Extracted data entries
────
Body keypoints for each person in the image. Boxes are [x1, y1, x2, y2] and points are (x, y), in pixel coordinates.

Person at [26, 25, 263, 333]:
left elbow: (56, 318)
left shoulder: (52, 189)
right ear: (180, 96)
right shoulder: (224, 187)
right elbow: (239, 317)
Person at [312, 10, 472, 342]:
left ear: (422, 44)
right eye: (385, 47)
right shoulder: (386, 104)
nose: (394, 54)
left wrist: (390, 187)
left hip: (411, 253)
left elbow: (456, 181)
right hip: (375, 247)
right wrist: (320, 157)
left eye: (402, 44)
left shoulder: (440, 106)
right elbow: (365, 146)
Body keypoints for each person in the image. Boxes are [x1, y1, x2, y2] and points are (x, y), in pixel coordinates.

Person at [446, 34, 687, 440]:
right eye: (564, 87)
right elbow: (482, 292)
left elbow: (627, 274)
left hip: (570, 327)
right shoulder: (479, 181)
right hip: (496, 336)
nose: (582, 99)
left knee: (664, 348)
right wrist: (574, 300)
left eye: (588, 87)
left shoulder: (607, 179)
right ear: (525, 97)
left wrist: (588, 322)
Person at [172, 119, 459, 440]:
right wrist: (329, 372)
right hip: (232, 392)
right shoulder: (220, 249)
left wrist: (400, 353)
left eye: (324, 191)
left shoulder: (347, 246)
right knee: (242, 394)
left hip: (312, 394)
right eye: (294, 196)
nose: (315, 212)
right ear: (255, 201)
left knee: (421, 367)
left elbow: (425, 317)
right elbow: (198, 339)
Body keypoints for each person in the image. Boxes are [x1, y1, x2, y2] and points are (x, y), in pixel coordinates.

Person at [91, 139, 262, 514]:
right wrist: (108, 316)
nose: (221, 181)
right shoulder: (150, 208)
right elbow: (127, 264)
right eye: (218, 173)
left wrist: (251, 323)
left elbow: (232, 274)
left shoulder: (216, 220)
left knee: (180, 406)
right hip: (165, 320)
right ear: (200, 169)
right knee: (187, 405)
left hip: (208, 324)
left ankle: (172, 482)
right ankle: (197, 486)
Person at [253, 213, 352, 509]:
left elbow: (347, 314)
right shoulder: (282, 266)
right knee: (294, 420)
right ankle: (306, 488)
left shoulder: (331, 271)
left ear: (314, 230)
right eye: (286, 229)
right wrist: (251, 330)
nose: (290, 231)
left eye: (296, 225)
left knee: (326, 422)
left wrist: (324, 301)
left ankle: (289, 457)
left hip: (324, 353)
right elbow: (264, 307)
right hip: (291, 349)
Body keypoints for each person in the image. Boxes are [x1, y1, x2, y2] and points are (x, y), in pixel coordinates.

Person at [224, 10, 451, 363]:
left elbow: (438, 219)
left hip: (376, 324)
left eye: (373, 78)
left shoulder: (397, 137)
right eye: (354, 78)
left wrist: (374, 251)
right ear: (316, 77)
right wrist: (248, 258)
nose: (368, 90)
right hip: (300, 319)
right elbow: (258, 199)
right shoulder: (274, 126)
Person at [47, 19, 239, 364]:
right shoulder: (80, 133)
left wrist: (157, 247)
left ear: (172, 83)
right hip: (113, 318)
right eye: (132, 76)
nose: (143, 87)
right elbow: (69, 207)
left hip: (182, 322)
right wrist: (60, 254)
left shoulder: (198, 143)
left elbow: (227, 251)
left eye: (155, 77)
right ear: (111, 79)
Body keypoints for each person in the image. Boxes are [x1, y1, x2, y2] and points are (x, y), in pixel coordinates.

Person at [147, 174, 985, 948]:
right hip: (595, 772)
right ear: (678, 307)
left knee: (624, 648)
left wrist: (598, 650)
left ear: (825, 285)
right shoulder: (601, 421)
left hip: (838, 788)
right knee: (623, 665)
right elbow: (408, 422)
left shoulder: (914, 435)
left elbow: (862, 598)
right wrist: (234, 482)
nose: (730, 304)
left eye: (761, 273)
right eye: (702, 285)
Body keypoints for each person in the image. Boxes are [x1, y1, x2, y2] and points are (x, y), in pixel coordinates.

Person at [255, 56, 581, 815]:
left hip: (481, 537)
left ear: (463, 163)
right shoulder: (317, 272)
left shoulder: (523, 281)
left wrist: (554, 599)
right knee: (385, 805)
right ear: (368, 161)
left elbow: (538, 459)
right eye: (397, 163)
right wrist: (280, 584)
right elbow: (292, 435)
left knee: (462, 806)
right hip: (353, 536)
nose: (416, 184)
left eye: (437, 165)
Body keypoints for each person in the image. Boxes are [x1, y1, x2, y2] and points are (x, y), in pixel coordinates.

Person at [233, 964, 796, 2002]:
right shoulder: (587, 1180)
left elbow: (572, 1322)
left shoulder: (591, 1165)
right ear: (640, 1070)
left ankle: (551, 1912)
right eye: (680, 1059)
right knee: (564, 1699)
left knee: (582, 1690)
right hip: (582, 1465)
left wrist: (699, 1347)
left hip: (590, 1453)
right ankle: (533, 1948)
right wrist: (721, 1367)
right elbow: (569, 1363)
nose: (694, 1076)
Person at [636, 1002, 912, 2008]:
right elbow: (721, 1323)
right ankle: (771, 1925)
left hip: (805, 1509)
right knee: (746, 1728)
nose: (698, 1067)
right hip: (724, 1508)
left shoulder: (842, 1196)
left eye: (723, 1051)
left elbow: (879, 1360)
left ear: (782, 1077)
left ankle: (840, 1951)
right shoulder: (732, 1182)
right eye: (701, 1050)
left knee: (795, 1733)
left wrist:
────
● TASK STATEMENT: Transcribe the records above exactly, beginning at the line that contains "right knee: (242, 394)" and ending with the line that contains "left hip: (182, 322)", both included, and nothing else.

● WRITTEN ANSWER:
right knee: (242, 394)
left hip: (312, 394)
right eye: (294, 196)
nose: (315, 212)
right ear: (255, 201)
left knee: (421, 367)
left elbow: (425, 317)
right elbow: (198, 339)
Body keypoints for each person in the image. Boxes are [x1, y1, x2, y2] and points are (x, y), in pixel coordinates.

Person at [91, 139, 262, 514]:
right wrist: (108, 316)
nose: (221, 181)
right shoulder: (150, 208)
right elbow: (127, 264)
right eye: (218, 173)
left wrist: (251, 323)
left elbow: (232, 274)
left shoulder: (216, 220)
left knee: (180, 406)
right hip: (165, 320)
right ear: (200, 169)
right knee: (187, 405)
left hip: (208, 324)
left ankle: (172, 482)
right ankle: (197, 486)
Person at [253, 213, 352, 509]:
left elbow: (347, 314)
right shoulder: (282, 266)
right knee: (294, 420)
right ankle: (306, 488)
left shoulder: (331, 271)
left ear: (314, 230)
right eye: (286, 229)
right wrist: (251, 330)
nose: (290, 231)
left eye: (296, 225)
left knee: (326, 422)
left wrist: (324, 301)
left ankle: (289, 457)
left hip: (324, 353)
right elbow: (264, 307)
right hip: (291, 349)
Body keypoints for each person in the image. Boxes are [x1, y1, x2, y2] and points are (x, y), in pixel coordinates.

Person at [224, 10, 451, 363]:
left elbow: (438, 219)
left hip: (376, 324)
left eye: (373, 78)
left shoulder: (397, 137)
right eye: (354, 78)
left wrist: (374, 251)
right ear: (316, 77)
right wrist: (248, 258)
nose: (368, 90)
right hip: (300, 319)
right elbow: (258, 199)
right shoulder: (274, 126)
Person at [47, 19, 239, 364]:
right shoulder: (80, 133)
left wrist: (157, 247)
left ear: (172, 83)
right hip: (113, 318)
right eye: (132, 76)
nose: (143, 87)
right elbow: (69, 207)
left hip: (182, 322)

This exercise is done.